Aim of the exercise:
From the legal excerpt below, list each item that the admissions repeated in the affidavit say was conveyed to Orange from Greenfield.

Text extract:
The flaw in defendants’ analysis lies in the fact that the affidavit does repeat admissions from Roger and Frederick Perry that the weights, scissors and knives were conveyed to Orange from Greenfield. Other portions of the affidavit alluded to first-hand observations that the Greenfield house was cleaned prior to the move to Orange and that none of the items sought to be seized were to be found in the area where the Greenfield detritus had been abandoned. From those assertions in the affidavit, the objective reader, eschewing hypertechnicality, might reasonably conclude that the April 9, 1995 exodus from Greenfield to Orange included all articles that were used in the former and might be useful in the latter. Especially given the “household” character of many of the items, it was indeed probable that they accompanied the Perry clan from their former residence to their new home. And, it was also probable that those items remained at the Orange home from April 9, 1995, to June 7, 1995. There has been no suggestion of any occurrence — such as a general spring cleaning of the Orange locus or an indication that the Perrys were aware that the authorities suspected them of involvement in unlawful conduct — that might intimate a removal of the items from the Orange home. In sum, the affidavit provided probable cause to believe that the material items had been transported from Greenfield to Orange and remained located at Orange at the time the warrant was issued and executed.

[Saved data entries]

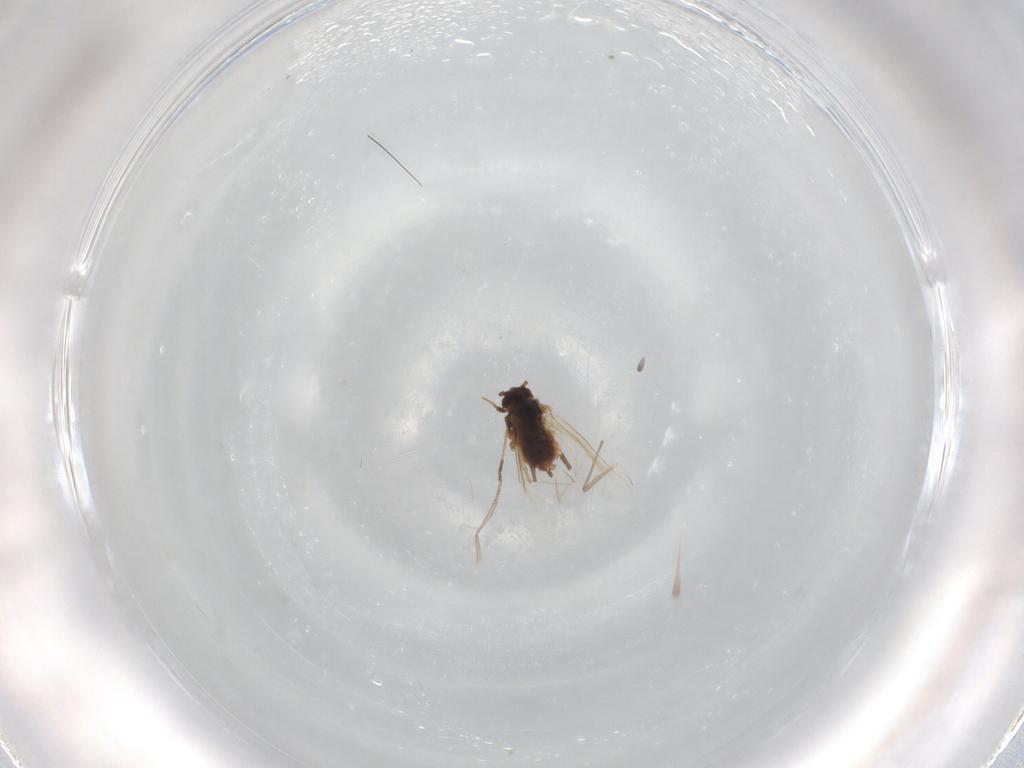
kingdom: Animalia
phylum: Arthropoda
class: Insecta
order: Hemiptera
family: Aphididae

Written answer:
- Weights
- Scissors
- Knives